At that point his heart gave its last beat. He could sense the desperate attempts by the multiplicity to ward off Lewis’s subsumption of the island. Laton was banking everything on the primitive street boy using brute force to take over. Sure enough Lewis’s eerily potent, but crude, thought currents flowed through the neural strata below, flushing every other routine before him; though even his augmented power failed to root out Laton’s subversive routines. They were symbiotic rather than parasitic, working within the controlling personality not against it. It would take a highly experienced Edenist bitek neuropathologist to even realize they were there, let alone expunge them.

Laton’s lips gave a final quirk of contempt. He cleared a storage section in the neuron cells, and transferred his personality into it. His final act before consciousness and memory sank below the polyp was to trigger the proteanic virus infecting every cell in his body.

Mosul dreamed. He was lying in bed in his accommodation tower flat, with Clio beside him. Mosul woke. He looked down fondly at the sleeping girl; she was in her early twenties with long dark hair and a pretty flattish face. The sheet had slipped from her shoulders, revealing a pert rounded breast. He bent over to kiss the nipple. She stirred, smiling dreamily as his tongue traced a delicate circle. A warm overspill of gently erotic images came foaming out of her drowsy mind.
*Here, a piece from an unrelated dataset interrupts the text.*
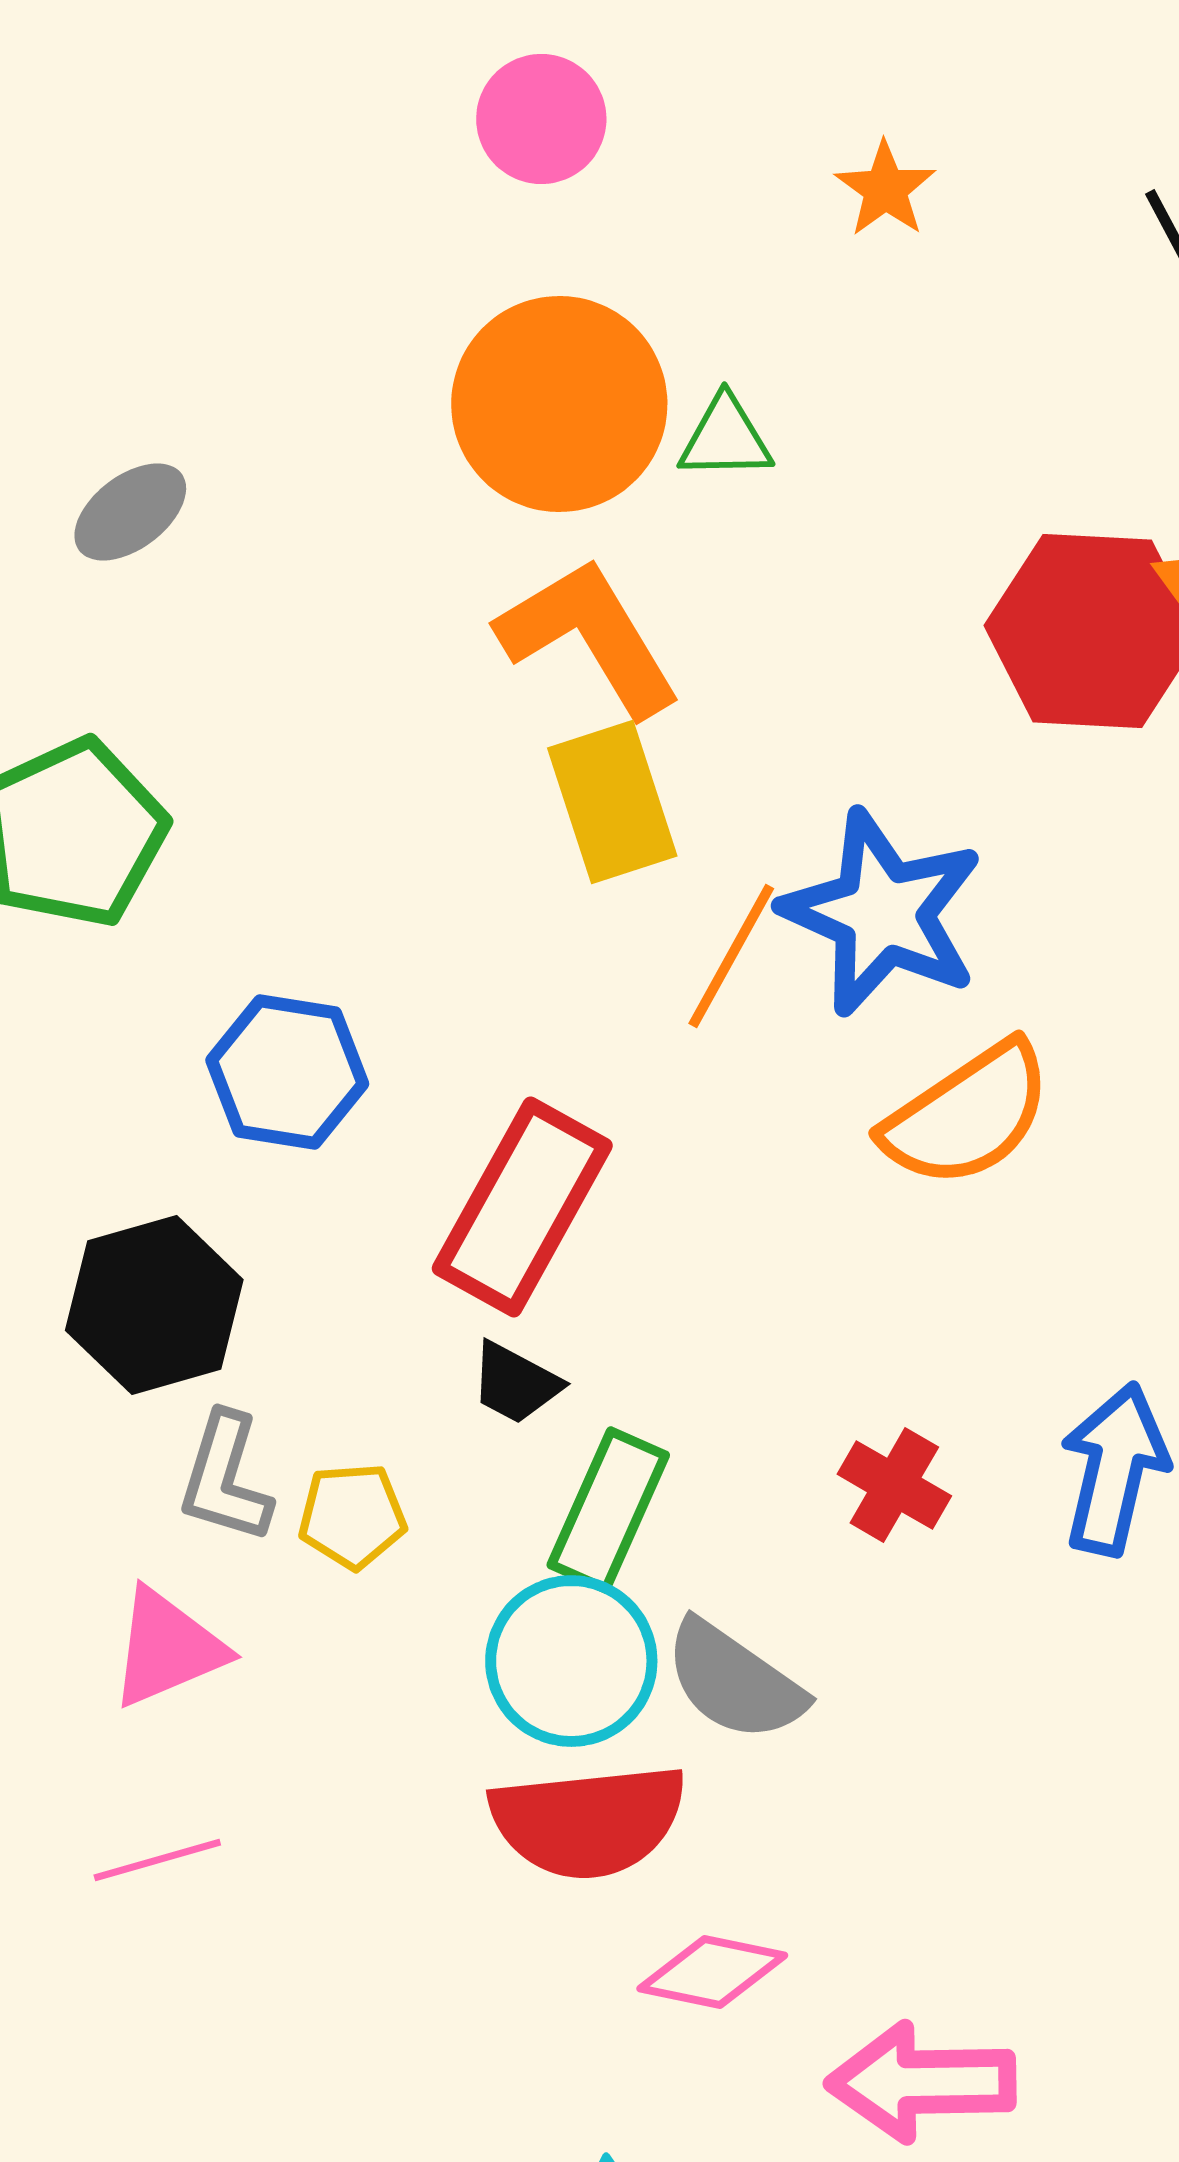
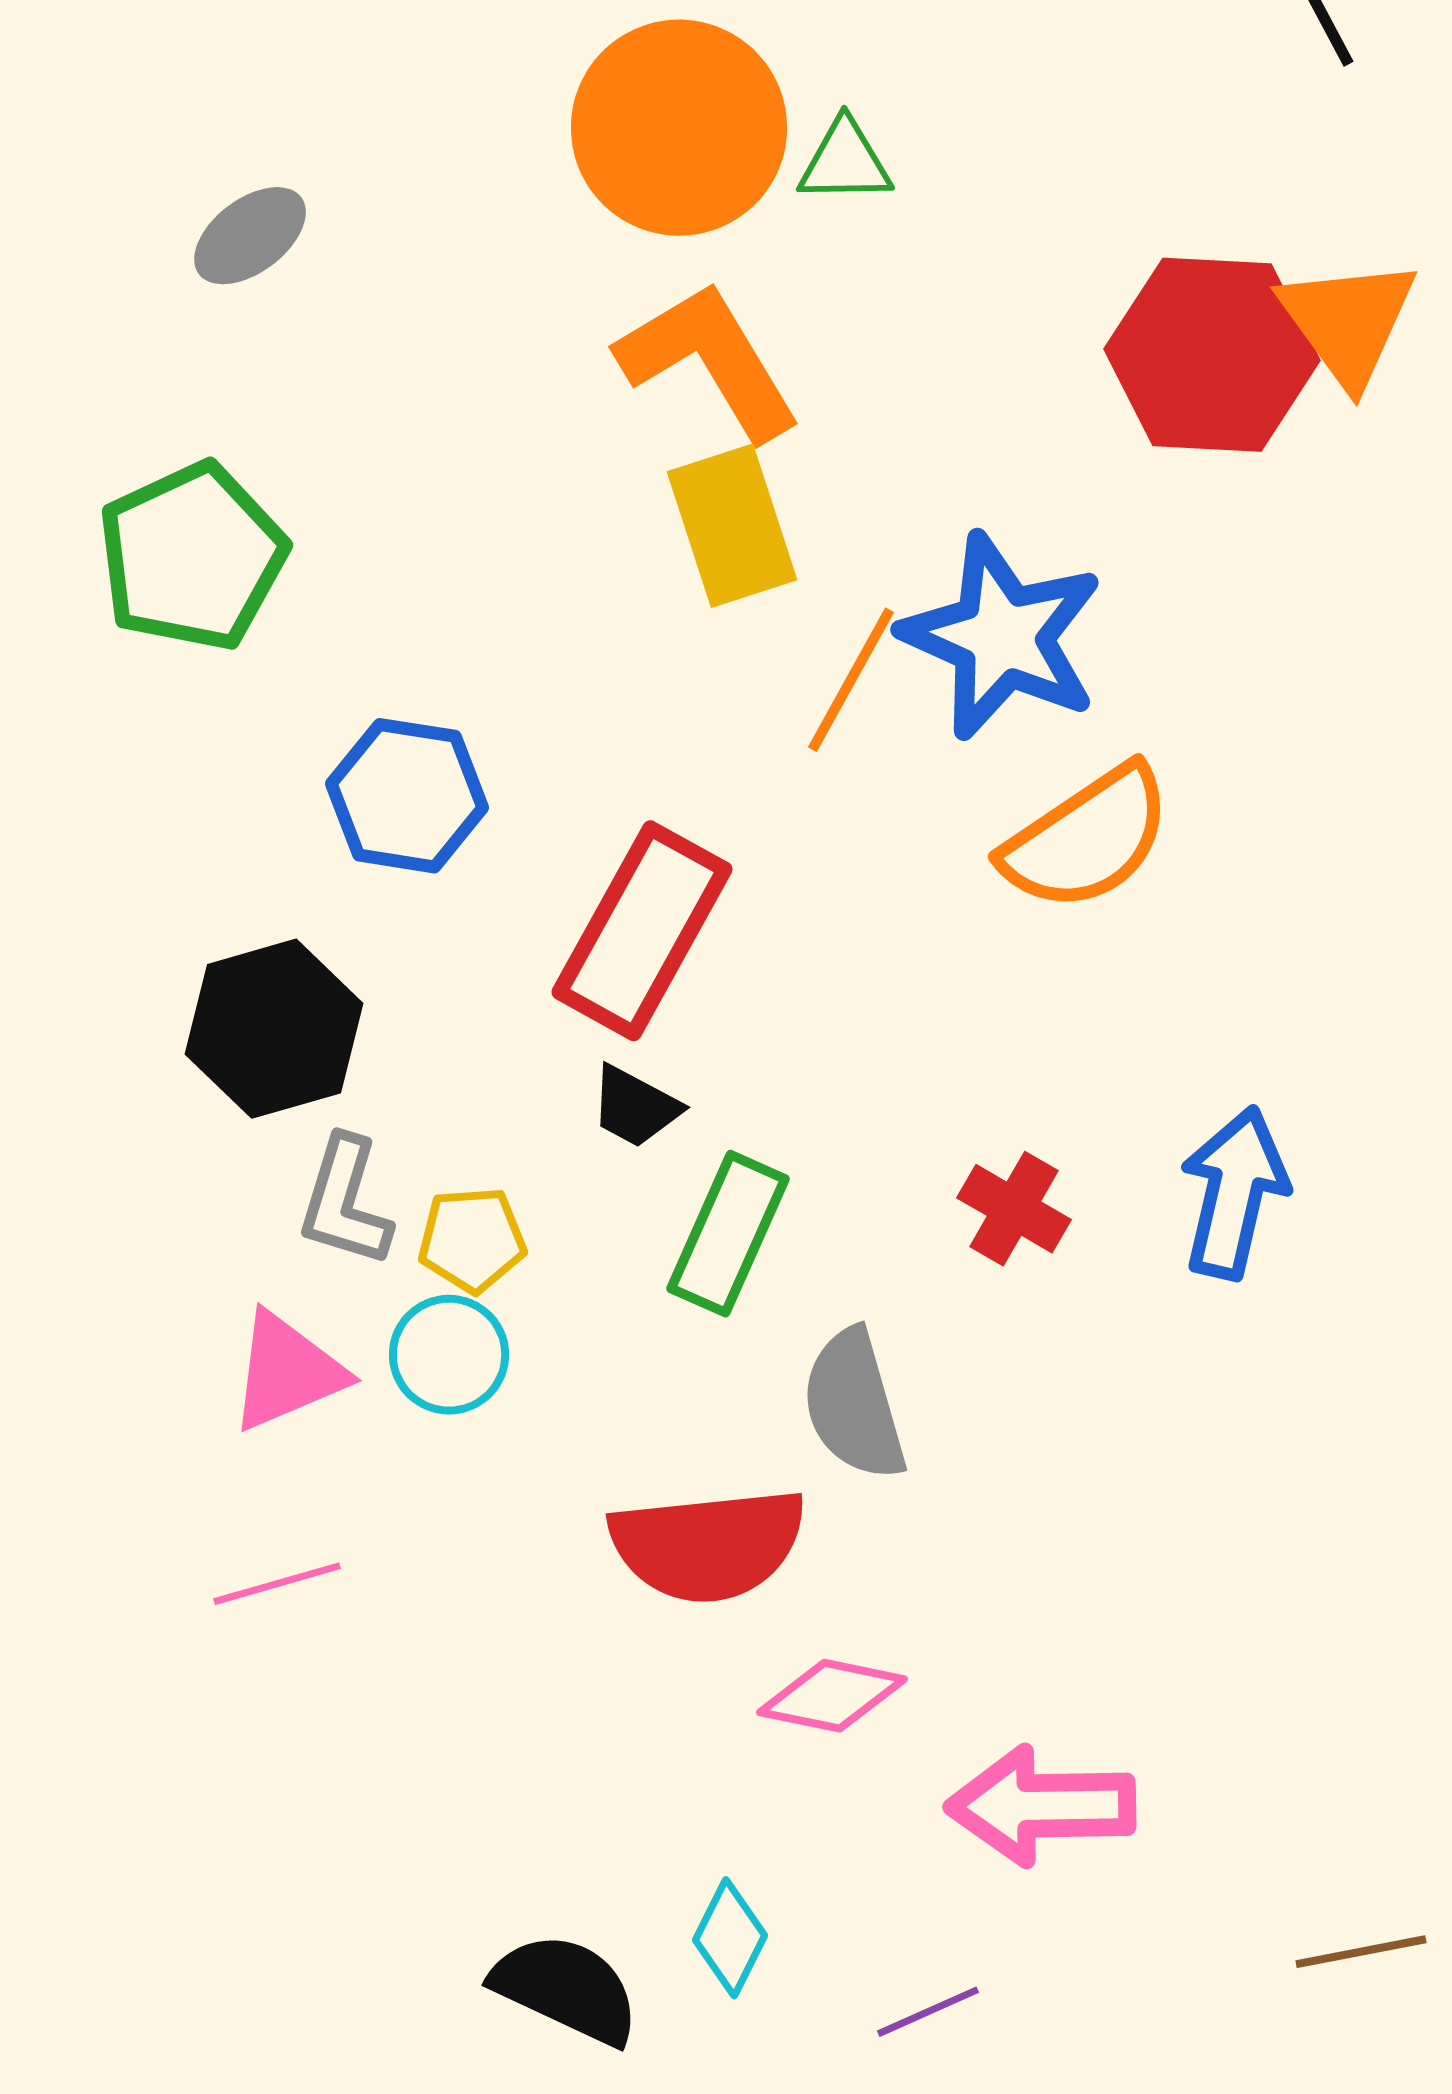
cyan circle: (571, 1661) -> (449, 1355), moved, size x0.7
gray semicircle: (734, 1681) -> (854, 1405), turned 39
Mosul grinned in anticipation, and woke. He frowned down in puzzlement at the sleeping girl beside him. The bedroom was illuminated by a sourceless rosy glow. It shaded Clio’s silky skin a dark burgundy colour. He shook the sleep from his head. They had been making love for hours last night, he was entitled to some lassitude after that.

She responded eagerly to his kisses, throwing aside the sheet so he could feast on the sight of her. Her skin hardened and wrinkled below his touch. When he looked up in alarm she had become a cackling white-haired crone.

The pink light shifted into bright scarlet, as though the room was bleeding. He could see the polyp walls palpitating. In the distance a giant heartbeat thudded.